Si quelque génie malicieux s’amusait une nuit à rendre mille fois plus lents tous les phénomènes de l’Univers, nous n’aurions aucun moyen de nous en apercevoir à notre réveil et le monde ne nous paraîtrait pas changé. Et pourtant chacune des heures marquées par nos horloges durerait mille fois plus qu’une des heures anciennes. Les hommes vivraient mille fois plus longtemps, et n’en sauraient rien, car leurs sensations seraient ralenties d’autant.
Lorsque Lamartine s’écriait : « Ô temps, suspends ton vol ! » il proférait une chose charmante, mais qui n’était peut-être qu’une niaiserie. Si le temps avait obéi à cette objurgation passionnée, à cet ordre, — les poètes ne doutent de rien ! — Lamartine et Elvire n’eussent pu le savoir ni en jouir. Le batelier du lac du Bourget qui promenait les deux amoureux, n’eût réclamé le paiement d’aucune heure supplémentaire ; et pourtant il aurait, de ses rames, frappé bien plus longtemps les flots harmonieux.

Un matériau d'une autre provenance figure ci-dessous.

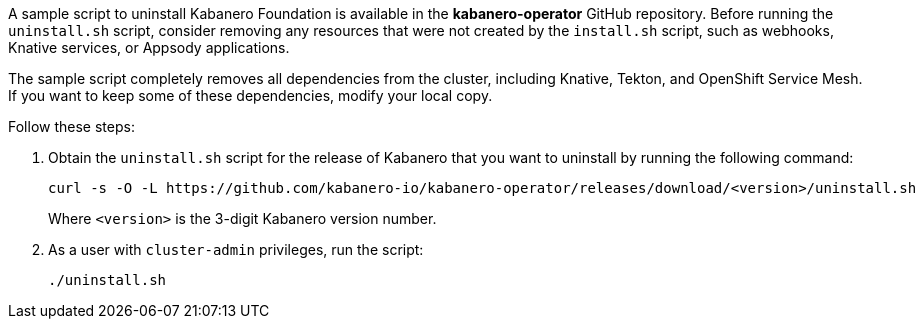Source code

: :page-layout: doc
:page-doc-category: Installation
:page-title: Uninstalling Kabanero Foundation
:linkattrs:
:sectanchors:


A sample script to uninstall Kabanero Foundation is available in the *kabanero-operator* GitHub repository. Before running the `uninstall.sh` script,
consider removing any resources that were not created by the `install.sh` script, such as webhooks, Knative services, or Appsody applications.

The sample script completely removes all dependencies from the cluster, including Knative, Tekton, and OpenShift Service Mesh.
If you want to keep some of these dependencies, modify your local copy.

Follow these steps:

. Obtain the `uninstall.sh` script for the release of Kabanero that you want to uninstall by running the following command:
+
----
curl -s -O -L https://github.com/kabanero-io/kabanero-operator/releases/download/<version>/uninstall.sh
----
Where `<version>` is the 3-digit Kabanero version number.
. As a user with `cluster-admin` privileges, run the script:
+
----
./uninstall.sh
----
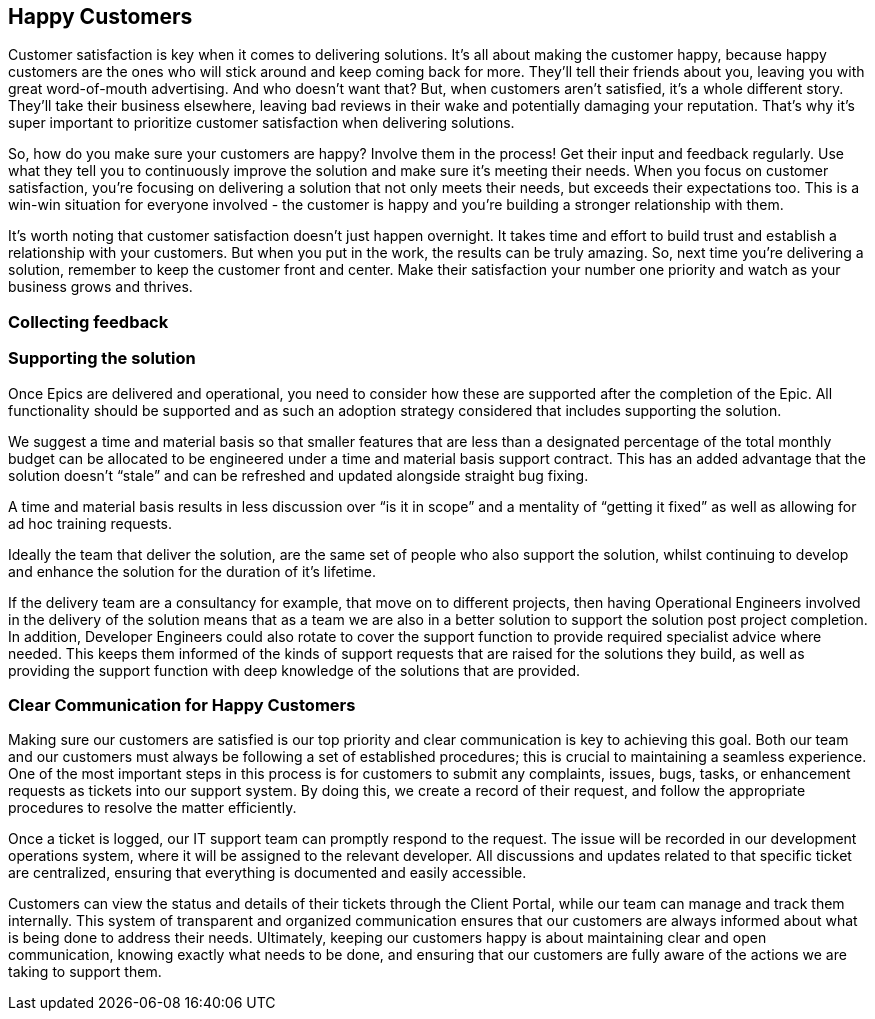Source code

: == Happy Customers

Customer satisfaction is key when it comes to delivering solutions. It's all about making the customer happy, because happy customers are the ones who will stick around and keep coming back for more. They'll tell their friends about you, leaving you with great word-of-mouth advertising. And who doesn't want that? But, when customers aren't satisfied, it's a whole different story. They'll take their business elsewhere, leaving bad reviews in their wake and potentially damaging your reputation. That's why it's super important to prioritize customer satisfaction when delivering solutions.

So, how do you make sure your customers are happy? Involve them in the process! Get their input and feedback regularly. Use what they tell you to continuously improve the solution and make sure it's meeting their needs. When you focus on customer satisfaction, you're focusing on delivering a solution that not only meets their needs, but exceeds their expectations too. This is a win-win situation for everyone involved - the customer is happy and you're building a stronger relationship with them.

It's worth noting that customer satisfaction doesn't just happen overnight. It takes time and effort to build trust and establish a relationship with your customers. But when you put in the work, the results can be truly amazing. So, next time you're delivering a solution, remember to keep the customer front and center. Make their satisfaction your number one priority and watch as your business grows and thrives.

=== Collecting feedback



=== Supporting the solution

Once Epics are delivered and operational, you need to consider how these are supported after the completion of the Epic. All functionality should be supported and as such an adoption strategy considered that includes supporting the solution.

We suggest a time and material basis so that smaller features that are less than a designated percentage of the total monthly budget can be allocated to be engineered under a time and material basis support contract. This has an added advantage that the solution doesn’t “stale” and can be refreshed and updated alongside straight bug fixing.

A time and material basis results in less discussion over “is it in scope” and a mentality of “getting it fixed” as well as allowing for ad hoc training requests.

Ideally the team that deliver the solution, are the same set of people who also support the solution, whilst continuing to develop and enhance the solution for the duration of it's lifetime.

If the delivery team are a consultancy for example, that move on to different projects, then having Operational Engineers involved in the delivery of the solution means that as a team we are also in a better solution to support the solution post project completion. In addition, Developer Engineers could also rotate to cover the support function to provide required specialist advice where needed. This keeps them informed of the kinds of support requests that are raised for the solutions they build, as well as providing the support function with deep knowledge of the solutions that are provided.

=== Clear Communication for Happy Customers

Making sure our customers are satisfied is our top priority and clear communication is key to achieving this goal. Both our team and our customers must always be following a set of established procedures; this is crucial to maintaining a seamless experience. One of the most important steps in this process is for customers to submit any complaints, issues, bugs, tasks, or enhancement requests as tickets into our support system. By doing this, we create a record of their request, and follow the appropriate procedures to resolve the matter efficiently.

Once a ticket is logged, our IT support team can promptly respond to the request. The issue will be recorded in our development operations system, where it will be assigned to the relevant developer. All discussions and updates related to that specific ticket are centralized, ensuring that everything is documented and easily accessible.

Customers can view the status and details of their tickets through the Client Portal, while our team can manage and track them internally. This system of transparent and organized communication ensures that our customers are always informed about what is being done to address their needs. Ultimately, keeping our customers happy is about maintaining clear and open communication, knowing exactly what needs to be done, and ensuring that our customers are fully aware of the actions we are taking to support them.

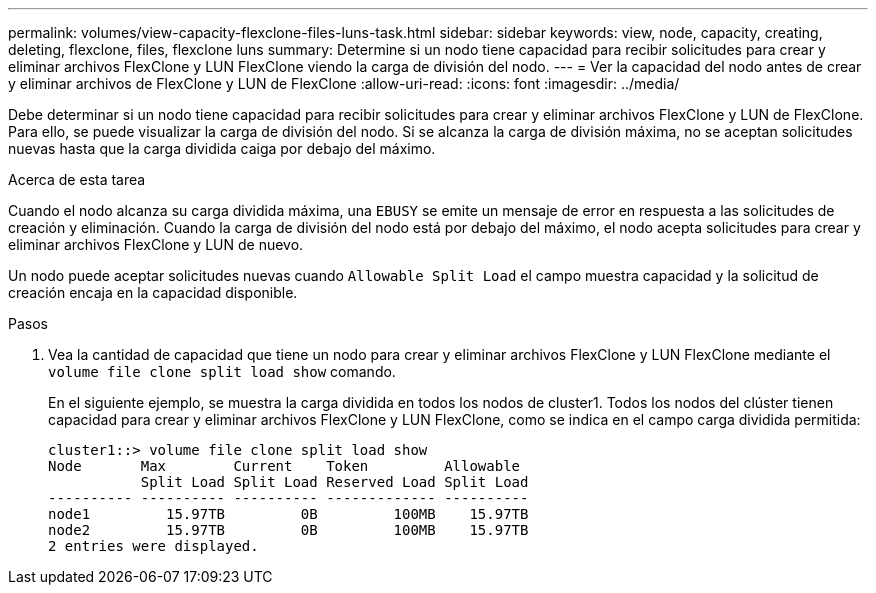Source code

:---
permalink: volumes/view-capacity-flexclone-files-luns-task.html 
sidebar: sidebar 
keywords: view, node, capacity, creating, deleting, flexclone, files, flexclone luns 
summary: Determine si un nodo tiene capacidad para recibir solicitudes para crear y eliminar archivos FlexClone y LUN FlexClone viendo la carga de división del nodo. 
---
= Ver la capacidad del nodo antes de crear y eliminar archivos de FlexClone y LUN de FlexClone
:allow-uri-read: 
:icons: font
:imagesdir: ../media/


[role="lead"]
Debe determinar si un nodo tiene capacidad para recibir solicitudes para crear y eliminar archivos FlexClone y LUN de FlexClone. Para ello, se puede visualizar la carga de división del nodo. Si se alcanza la carga de división máxima, no se aceptan solicitudes nuevas hasta que la carga dividida caiga por debajo del máximo.

.Acerca de esta tarea
Cuando el nodo alcanza su carga dividida máxima, una `EBUSY` se emite un mensaje de error en respuesta a las solicitudes de creación y eliminación. Cuando la carga de división del nodo está por debajo del máximo, el nodo acepta solicitudes para crear y eliminar archivos FlexClone y LUN de nuevo.

Un nodo puede aceptar solicitudes nuevas cuando `Allowable Split Load` el campo muestra capacidad y la solicitud de creación encaja en la capacidad disponible.

.Pasos
. Vea la cantidad de capacidad que tiene un nodo para crear y eliminar archivos FlexClone y LUN FlexClone mediante el `volume file clone split load show` comando.
+
En el siguiente ejemplo, se muestra la carga dividida en todos los nodos de cluster1. Todos los nodos del clúster tienen capacidad para crear y eliminar archivos FlexClone y LUN FlexClone, como se indica en el campo carga dividida permitida:

+
[listing]
----
cluster1::> volume file clone split load show
Node       Max        Current    Token         Allowable
           Split Load Split Load Reserved Load Split Load
---------- ---------- ---------- ------------- ----------
node1         15.97TB         0B         100MB    15.97TB
node2         15.97TB         0B         100MB    15.97TB
2 entries were displayed.
----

Si j’ose résumer tout cela d’un mot moins paradoxal qu’il ne semblera à première vue : aux yeux des relativistes ce sont les mètres qui créent l’espace, les horloges qui créent le temps.
Tout cela, Poincaré et d’autres l’ont soutenu bien longtemps avant Einstein, et c’est faire tort à la vérité que de le lui attribuer. Je sais bien qu’on ne prête qu’aux riches, mais c’est aussi faire injure aux riches que de leur prêter ce dont ils n’ont que faire, ce dont ils n’ont pas besoin pour être riches.